TASK DETAILS: Could you copy the lines below exactly, leaving none out?

MATERIAL FOR THIS EXERCISE:
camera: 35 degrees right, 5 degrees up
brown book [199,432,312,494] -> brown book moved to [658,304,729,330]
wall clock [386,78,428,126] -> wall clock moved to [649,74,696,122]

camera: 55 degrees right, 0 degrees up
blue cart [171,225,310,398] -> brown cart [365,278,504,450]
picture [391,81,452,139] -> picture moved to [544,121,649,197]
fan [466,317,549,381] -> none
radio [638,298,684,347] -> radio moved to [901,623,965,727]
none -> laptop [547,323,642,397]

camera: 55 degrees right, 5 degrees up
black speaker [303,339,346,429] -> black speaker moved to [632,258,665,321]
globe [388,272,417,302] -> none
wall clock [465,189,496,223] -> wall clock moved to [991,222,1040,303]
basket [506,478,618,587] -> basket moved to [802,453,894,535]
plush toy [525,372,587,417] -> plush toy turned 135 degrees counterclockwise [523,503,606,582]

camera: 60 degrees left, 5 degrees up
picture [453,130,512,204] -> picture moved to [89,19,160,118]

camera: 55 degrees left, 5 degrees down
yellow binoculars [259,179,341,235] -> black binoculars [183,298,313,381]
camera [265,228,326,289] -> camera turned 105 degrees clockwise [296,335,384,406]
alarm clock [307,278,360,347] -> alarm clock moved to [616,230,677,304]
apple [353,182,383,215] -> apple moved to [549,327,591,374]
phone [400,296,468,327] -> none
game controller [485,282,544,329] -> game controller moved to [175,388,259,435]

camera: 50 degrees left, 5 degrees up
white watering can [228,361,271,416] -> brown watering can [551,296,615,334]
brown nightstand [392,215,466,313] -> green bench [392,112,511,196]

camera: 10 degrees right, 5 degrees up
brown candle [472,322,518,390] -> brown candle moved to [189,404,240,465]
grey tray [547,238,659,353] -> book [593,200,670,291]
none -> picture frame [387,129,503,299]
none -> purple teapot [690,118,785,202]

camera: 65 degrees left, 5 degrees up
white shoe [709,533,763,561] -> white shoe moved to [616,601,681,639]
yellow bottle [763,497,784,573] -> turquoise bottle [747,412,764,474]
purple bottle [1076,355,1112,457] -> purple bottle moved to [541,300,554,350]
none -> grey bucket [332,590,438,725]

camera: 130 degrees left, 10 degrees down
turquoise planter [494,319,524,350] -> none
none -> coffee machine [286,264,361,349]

TASK SOLUTION:
camera: 35 degrees right, 5 degrees up
brown book [199,432,312,494] -> brown book moved to [658,304,729,330]
wall clock [386,78,428,126] -> wall clock moved to [649,74,696,122]

camera: 55 degrees right, 0 degrees up
blue cart [171,225,310,398] -> brown cart [365,278,504,450]
picture [391,81,452,139] -> picture moved to [544,121,649,197]
fan [466,317,549,381] -> none
radio [638,298,684,347] -> radio moved to [901,623,965,727]
none -> laptop [547,323,642,397]

camera: 55 degrees right, 5 degrees up
black speaker [303,339,346,429] -> black speaker moved to [632,258,665,321]
globe [388,272,417,302] -> none
wall clock [465,189,496,223] -> wall clock moved to [991,222,1040,303]
basket [506,478,618,587] -> basket moved to [802,453,894,535]
plush toy [525,372,587,417] -> plush toy turned 135 degrees counterclockwise [523,503,606,582]

camera: 60 degrees left, 5 degrees up
picture [453,130,512,204] -> picture moved to [89,19,160,118]

camera: 55 degrees left, 5 degrees down
yellow binoculars [259,179,341,235] -> black binoculars [183,298,313,381]
camera [265,228,326,289] -> camera turned 105 degrees clockwise [296,335,384,406]
alarm clock [307,278,360,347] -> alarm clock moved to [616,230,677,304]
apple [353,182,383,215] -> apple moved to [549,327,591,374]
phone [400,296,468,327] -> none
game controller [485,282,544,329] -> game controller moved to [175,388,259,435]

camera: 50 degrees left, 5 degrees up
white watering can [228,361,271,416] -> brown watering can [551,296,615,334]
brown nightstand [392,215,466,313] -> green bench [392,112,511,196]

camera: 10 degrees right, 5 degrees up
brown candle [472,322,518,390] -> brown candle moved to [189,404,240,465]
grey tray [547,238,659,353] -> book [593,200,670,291]
none -> picture frame [387,129,503,299]
none -> purple teapot [690,118,785,202]

camera: 65 degrees left, 5 degrees up
white shoe [709,533,763,561] -> white shoe moved to [616,601,681,639]
yellow bottle [763,497,784,573] -> turquoise bottle [747,412,764,474]
purple bottle [1076,355,1112,457] -> purple bottle moved to [541,300,554,350]
none -> grey bucket [332,590,438,725]

camera: 130 degrees left, 10 degrees down
turquoise planter [494,319,524,350] -> none
none -> coffee machine [286,264,361,349]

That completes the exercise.